Letter: Preservation is not the opposite of progress
I’m writing about an educational and historical preservation issue.
Growing up, I attended Cedar Rapids public schools. After having instilled in me a passion for lifelong learning and pride in Iowa’s excellent public education record at a young age, I went on to complete degrees at the University of Iowa. I loved staying in Iowa, and returned home to Cedar Rapids to practice my profession. My family has lived here for generations.
As a young student, I felt “home” walking some of the same school hallways that my parents and grandparents had; it brings me joy to be part of this story. Feeling this connection makes me a better citizen. This is why I’m concerned about the Board of Education’s proposed plan to close the oldest of our elementary schools and build new, large elementary schools outside the neighborhoods I’ve inhabited with my family and friends.
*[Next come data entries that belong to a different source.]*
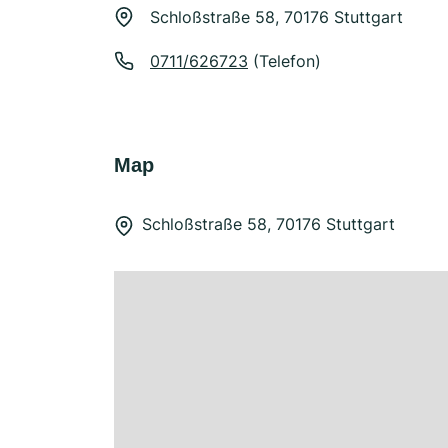
Schloßstraße 58, 70176 Stuttgart
0711/626723
(Telefon)
Map
Schloßstraße 58, 70176 Stuttgart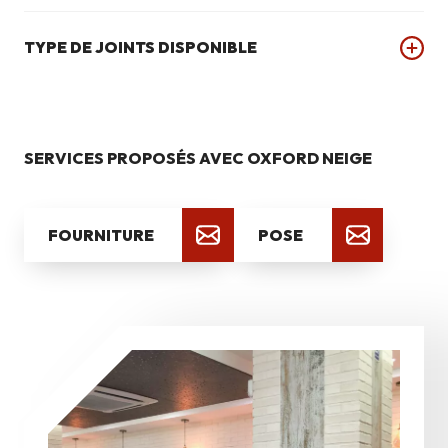
TYPE DE JOINTS DISPONIBLE
SERVICES PROPOSÉS AVEC OXFORD NEIGE
FOURNITURE
POSE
These schools, to this day, play such an important role in shaping our city. If we need additional schools for an expanding student population, I would never stand against that progress. I just don’t agree that the only way to progress is to close the doors on the rich heritage we have, to send our students away from fixable, adaptable buildings that are uniquely built. These older buildings are filled with light, spacious rooms, craftsmanship, potential, and stories important to all of us. I’m worried that their elimination would teach the next generation the wrong lesson about true progress.